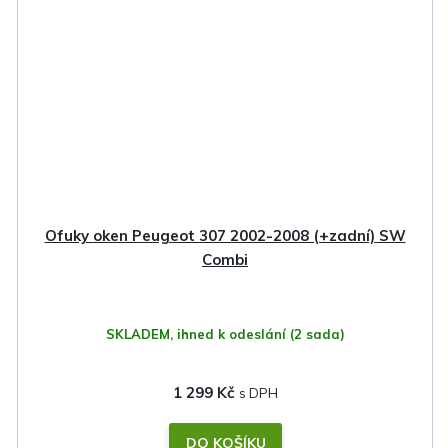
Ofuky oken Peugeot 307 2002-2008 (+zadní) SW
Combi
SKLADEM, ihned k odeslání
(2 sada)
1 299 Kč
DO KOŠÍKU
----
▸ **What this task involves**
The whole listing above must be set down again exactly, but without its images.

▸ **Finished task**
Ofuky oken Peugeot 307 2002-2008 (+zadní) SW
Combi
SKLADEM, ihned k odeslání
(2 sada)
1 299 Kč
DO KOŠÍKU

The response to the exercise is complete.